- EXERCISE INPUTS -
•••
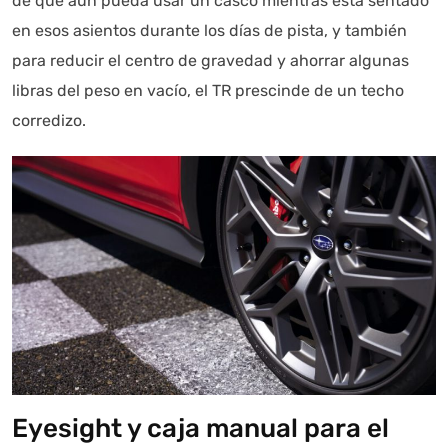
de que aún pueda usar un casco mientras está sentado
en esos asientos durante los días de pista, y también
para reducir el centro de gravedad y ahorrar algunas
libras del peso en vacío, el TR prescinde de un techo
corredizo.
Eyesight y caja manual para el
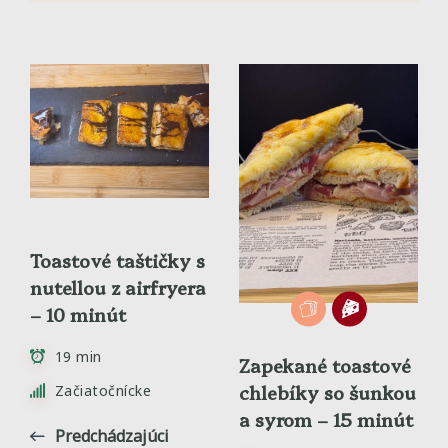
Toastové taštičky s
nutellou z airfryera
– 10 minút
19 min
Zapekané toastové
chlebíky so šunkou
Začiatočnícke
a syrom – 15 minút
Predchádzajúci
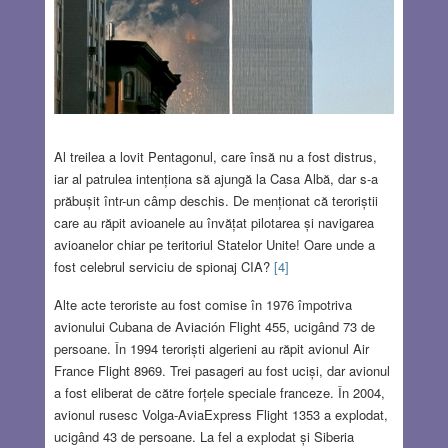
Al treilea a lovit Pentagonul, care însă nu a fost distrus,
iar al patrulea intenționa să ajungă la Casa Albă, dar s-a
prăbușit într-un câmp deschis. De menționat că teroriștii
care au răpit avioanele au învățat pilotarea și navigarea
avioanelor chiar pe teritoriul Statelor Unite! Oare unde a
fost celebrul serviciu de spionaj CIA?
[4]
Alte acte teroriste au fost comise în 1976 împotriva
avionului Cubana de Aviación Flight 455, ucigând 73 de
persoane. În 1994 teroriști algerieni au răpit avionul Air
France Flight 8969. Trei pasageri au fost uciși, dar avionul
a fost eliberat de către forțele speciale franceze. În 2004,
avionul rusesc Volga-AviaExpress Flight 1353 a explodat,
ucigând 43 de persoane. La fel a explodat și Siberia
•••
- YOUR TASK -
Your task is to restate every record word for word. Omit all pictures.

- RESPONSE TO THE EXERCISE -
de que aún pueda usar un casco mientras está sentado
en esos asientos durante los días de pista, y también
para reducir el centro de gravedad y ahorrar algunas
libras del peso en vacío, el TR prescinde de un techo
corredizo.
Eyesight y caja manual para el
Toastové taštičky s
nutellou z airfryera
– 10 minút
19 min
Zapekané toastové
chlebíky so šunkou
Začiatočnícke
a syrom – 15 minút
Predchádzajúci
Al treilea a lovit Pentagonul, care însă nu a fost distrus,
iar al patrulea intenționa să ajungă la Casa Albă, dar s-a
prăbușit într-un câmp deschis. De menționat că teroriștii
care au răpit avioanele au învățat pilotarea și navigarea
avioanelor chiar pe teritoriul Statelor Unite! Oare unde a
fost celebrul serviciu de spionaj CIA?
[4]
Alte acte teroriste au fost comise în 1976 împotriva
avionului Cubana de Aviación Flight 455, ucigând 73 de
persoane. În 1994 teroriști algerieni au răpit avionul Air
France Flight 8969. Trei pasageri au fost uciși, dar avionul
a fost eliberat de către forțele speciale franceze. În 2004,
avionul rusesc Volga-AviaExpress Flight 1353 a explodat,
ucigând 43 de persoane. La fel a explodat și Siberia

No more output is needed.